---------- LISTED ENTRIES

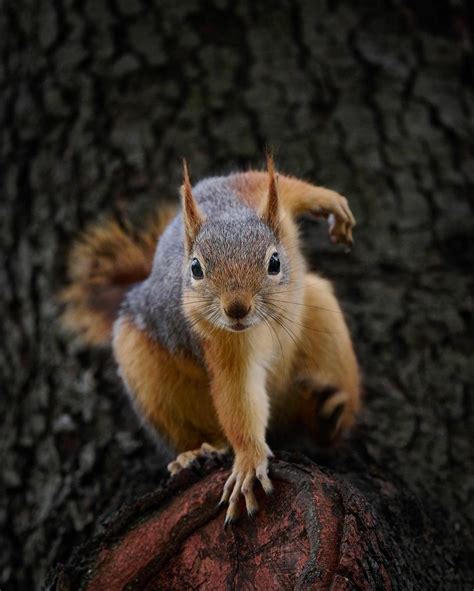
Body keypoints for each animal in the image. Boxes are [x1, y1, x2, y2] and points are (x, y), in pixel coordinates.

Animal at [61, 157, 362, 528]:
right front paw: (249, 458)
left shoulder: (247, 192)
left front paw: (330, 202)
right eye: (195, 269)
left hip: (322, 321)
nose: (236, 309)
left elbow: (279, 183)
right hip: (145, 372)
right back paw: (197, 452)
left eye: (275, 262)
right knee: (195, 433)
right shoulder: (219, 342)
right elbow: (236, 392)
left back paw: (326, 417)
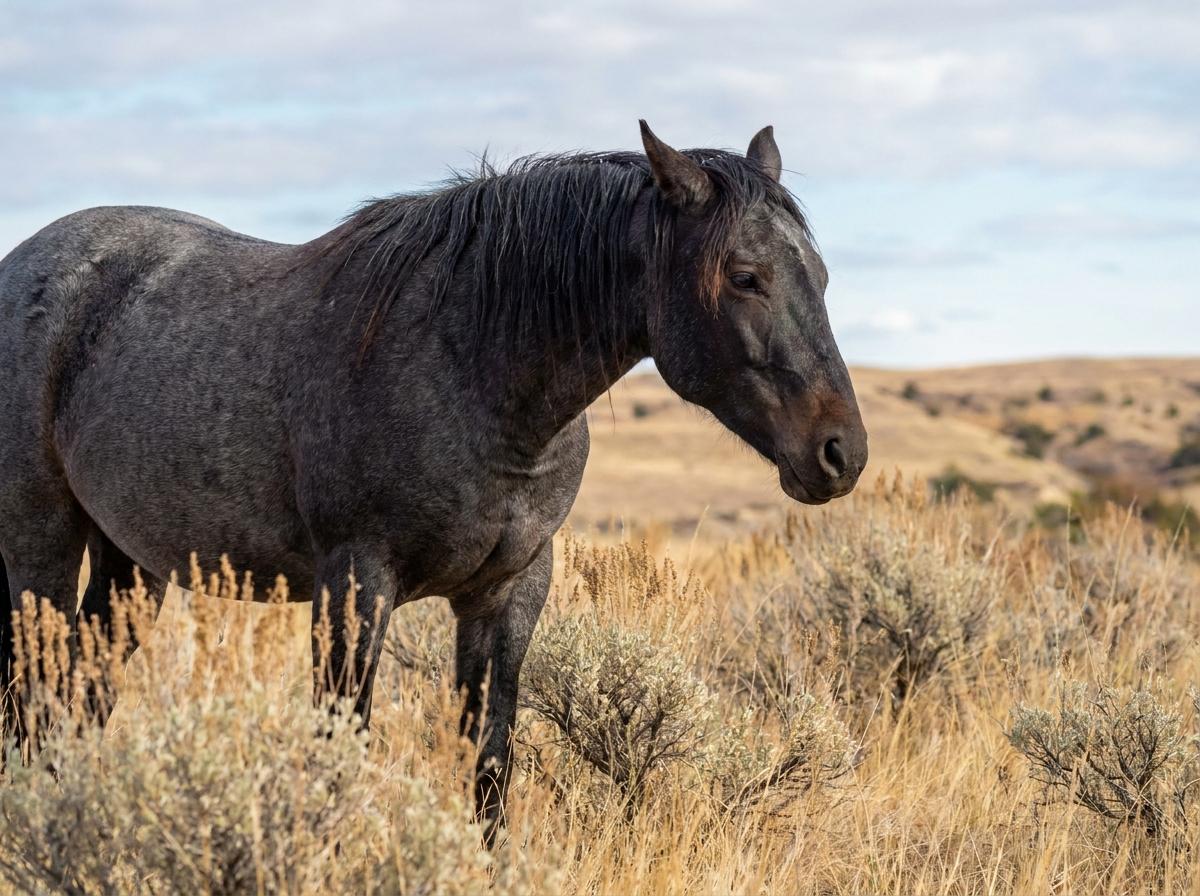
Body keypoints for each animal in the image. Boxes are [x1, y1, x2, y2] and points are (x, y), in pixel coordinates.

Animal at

--------------------

#### WHAT TO PRODUCE
Each line above is to be repeated exactly as written; no picture is carried over.

#### PROBLEM SOLUTION
Body keypoints for each animal in the image. Boxes are [x1, y1, x2, y2] and points are (x, y), in pixel coordinates.

Animal at [61, 157, 362, 528]:
right front paw: (249, 458)
left shoulder: (247, 192)
left front paw: (330, 202)
right eye: (195, 269)
left hip: (322, 321)
nose: (236, 309)
left elbow: (279, 183)
right hip: (145, 372)
right back paw: (197, 452)
left eye: (275, 262)
right knee: (195, 433)
right shoulder: (219, 342)
right elbow: (236, 392)
left back paw: (326, 417)
Body keypoints for each animal in the image. Boxes are [x1, y1, x2, y2] and points are (x, y), in pixel coordinates.

Animal at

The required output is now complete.